* Texto de origem
☆ ☆ ☆ ☆ ☆ ☆ ☆
Não lembro qual foi o ano em que vi O fabuloso destino de Amélie Poulain, mas sei que depois dele há uma sucessão quase regrada de minha visita - anualmente, isso é certo - para rir e chorar nas suas expressões e cores, jogos e melancolias. Tento descobrir aqui uma lei: qual é o estado do meu espiríto que me evoca a retirá-lo da prateleira e assistí-lo com um transbordamendo que se recria cada vez mais. 

Ah, Amélie...talvez você funcione para mim como um arquétipo que busco na mulher amada e em mim mesmo. Um eterno jogo lúdico com a vida, a grandeza das pequenas ações, as pequenas invenções do pensamento, essa transcendência do destino que pode ser feita aos poucos e cotidianamente. Fazer com que um anão de jardim viaje para mostrar ao pai que é possível a vida até no imobilismo; jogar com a sua paixão um jogo de tabuleiro que se faz na rua para encontrar em fim a mulher amada; inventar amores possíveis, reconstituir fotografias, cartas, para se encontrar apenas um enigma desnecessário que só encontra a sua utilidade no ato mesmo da criação; devolver uma caixa com relíquias antigas de um menino para um senhor que também já não necessita dela. E aqui encontramos a verdade de Amélie e, se quiserem levar para o lado confessional, a minha também: nunca ninguém precisa de jogos, cartas, fotografias, anões, mas só essas "desnecessidades" é que contornam o todo que é necessário. O afeto é o halo que possibilida a visão do sol.
☆ ☆ ☆ ☆ ☆ ☆ ☆
* Dados brutos
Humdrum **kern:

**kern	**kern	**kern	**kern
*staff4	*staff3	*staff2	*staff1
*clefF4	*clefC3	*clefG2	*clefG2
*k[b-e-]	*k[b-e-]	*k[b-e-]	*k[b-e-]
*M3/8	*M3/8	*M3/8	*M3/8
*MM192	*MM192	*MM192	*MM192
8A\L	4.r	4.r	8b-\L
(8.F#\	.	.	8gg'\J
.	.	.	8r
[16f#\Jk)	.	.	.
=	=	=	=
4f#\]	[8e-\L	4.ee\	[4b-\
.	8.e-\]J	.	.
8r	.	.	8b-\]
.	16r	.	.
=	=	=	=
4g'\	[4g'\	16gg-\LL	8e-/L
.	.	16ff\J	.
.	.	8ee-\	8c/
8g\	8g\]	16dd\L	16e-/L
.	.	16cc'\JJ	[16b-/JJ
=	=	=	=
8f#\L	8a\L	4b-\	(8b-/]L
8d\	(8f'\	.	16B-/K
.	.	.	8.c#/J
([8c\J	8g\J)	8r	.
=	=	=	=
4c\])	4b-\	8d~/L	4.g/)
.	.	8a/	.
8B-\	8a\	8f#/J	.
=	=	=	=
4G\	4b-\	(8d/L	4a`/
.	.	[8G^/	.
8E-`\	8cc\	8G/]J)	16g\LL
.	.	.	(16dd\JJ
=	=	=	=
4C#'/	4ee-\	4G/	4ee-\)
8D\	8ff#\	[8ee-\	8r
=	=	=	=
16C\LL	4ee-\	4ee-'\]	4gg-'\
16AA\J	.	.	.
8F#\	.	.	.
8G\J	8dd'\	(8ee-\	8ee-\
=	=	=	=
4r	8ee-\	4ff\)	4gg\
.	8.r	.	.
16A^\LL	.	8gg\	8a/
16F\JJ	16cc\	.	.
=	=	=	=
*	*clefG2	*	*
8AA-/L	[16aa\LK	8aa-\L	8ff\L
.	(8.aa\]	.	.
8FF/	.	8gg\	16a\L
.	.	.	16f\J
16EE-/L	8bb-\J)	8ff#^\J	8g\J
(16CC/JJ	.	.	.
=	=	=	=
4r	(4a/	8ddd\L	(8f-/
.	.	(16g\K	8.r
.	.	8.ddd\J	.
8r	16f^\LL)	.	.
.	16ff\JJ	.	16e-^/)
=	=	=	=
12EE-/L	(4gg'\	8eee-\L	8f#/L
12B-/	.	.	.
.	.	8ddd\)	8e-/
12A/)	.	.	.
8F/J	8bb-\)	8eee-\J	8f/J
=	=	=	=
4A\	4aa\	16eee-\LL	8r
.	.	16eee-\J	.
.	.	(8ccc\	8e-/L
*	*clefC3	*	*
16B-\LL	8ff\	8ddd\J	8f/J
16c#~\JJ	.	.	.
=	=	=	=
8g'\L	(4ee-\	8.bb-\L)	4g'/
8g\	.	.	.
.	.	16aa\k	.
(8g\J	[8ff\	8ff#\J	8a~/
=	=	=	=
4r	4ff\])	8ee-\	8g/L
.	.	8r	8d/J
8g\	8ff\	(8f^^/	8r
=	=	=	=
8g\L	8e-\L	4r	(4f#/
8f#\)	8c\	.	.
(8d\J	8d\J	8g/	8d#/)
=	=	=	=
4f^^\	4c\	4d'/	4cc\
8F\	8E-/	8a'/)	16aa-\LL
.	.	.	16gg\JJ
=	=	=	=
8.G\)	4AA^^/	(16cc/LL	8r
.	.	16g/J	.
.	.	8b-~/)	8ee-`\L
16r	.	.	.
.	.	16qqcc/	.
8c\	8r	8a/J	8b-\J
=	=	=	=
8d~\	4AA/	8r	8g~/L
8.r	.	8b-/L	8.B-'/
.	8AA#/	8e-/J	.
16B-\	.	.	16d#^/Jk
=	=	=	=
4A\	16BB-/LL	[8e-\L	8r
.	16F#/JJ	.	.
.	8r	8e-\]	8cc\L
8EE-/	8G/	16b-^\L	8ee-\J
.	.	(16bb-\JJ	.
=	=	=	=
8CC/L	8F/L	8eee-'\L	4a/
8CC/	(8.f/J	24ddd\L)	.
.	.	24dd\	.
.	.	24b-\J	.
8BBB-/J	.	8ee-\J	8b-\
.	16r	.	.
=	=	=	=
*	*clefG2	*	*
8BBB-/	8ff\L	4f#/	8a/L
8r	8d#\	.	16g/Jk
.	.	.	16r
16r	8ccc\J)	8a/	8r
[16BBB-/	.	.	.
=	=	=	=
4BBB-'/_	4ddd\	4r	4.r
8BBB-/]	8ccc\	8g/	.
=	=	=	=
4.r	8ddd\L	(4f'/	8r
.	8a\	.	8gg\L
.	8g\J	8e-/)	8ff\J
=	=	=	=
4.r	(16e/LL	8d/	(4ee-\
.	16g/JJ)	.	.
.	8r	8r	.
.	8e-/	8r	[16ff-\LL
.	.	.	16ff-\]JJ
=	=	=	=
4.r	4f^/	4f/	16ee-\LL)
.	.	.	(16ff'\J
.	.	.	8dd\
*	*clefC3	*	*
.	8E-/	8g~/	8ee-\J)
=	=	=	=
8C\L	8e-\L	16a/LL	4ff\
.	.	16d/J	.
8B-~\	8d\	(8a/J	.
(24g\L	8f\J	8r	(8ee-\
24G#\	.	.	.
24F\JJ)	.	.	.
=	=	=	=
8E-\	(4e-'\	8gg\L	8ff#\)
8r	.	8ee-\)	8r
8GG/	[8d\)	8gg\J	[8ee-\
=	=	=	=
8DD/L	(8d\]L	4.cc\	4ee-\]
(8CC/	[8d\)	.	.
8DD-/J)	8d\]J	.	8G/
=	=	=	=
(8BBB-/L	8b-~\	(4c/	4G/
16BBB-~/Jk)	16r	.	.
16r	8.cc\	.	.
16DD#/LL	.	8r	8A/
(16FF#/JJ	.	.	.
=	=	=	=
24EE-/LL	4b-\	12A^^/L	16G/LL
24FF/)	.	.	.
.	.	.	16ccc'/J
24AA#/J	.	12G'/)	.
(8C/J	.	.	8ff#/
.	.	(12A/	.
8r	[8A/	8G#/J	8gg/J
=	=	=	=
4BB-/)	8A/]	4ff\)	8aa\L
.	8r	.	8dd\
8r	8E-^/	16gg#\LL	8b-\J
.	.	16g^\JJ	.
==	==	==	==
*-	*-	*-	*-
☆ ☆ ☆ ☆ ☆ ☆ ☆
* O que fazer
Resuma em duas frases o texto sobre o filme O fabuloso destino de Amélie Poulain.

* Resposta da tarefa
Quem escreve revê O fabuloso destino de Amélie Poulain anualmente para rir e chorar com ele, e tenta descobrir que estado de espírito o leva a retirar o filme da prateleira. Amélie aparece como um arquétipo de jogo lúdico com a vida e de grandeza das pequenas ações, e o texto conclui que ninguém precisa de jogos, cartas, fotografias ou anões, mas são essas "desnecessidades" que contornam o todo que é necessário.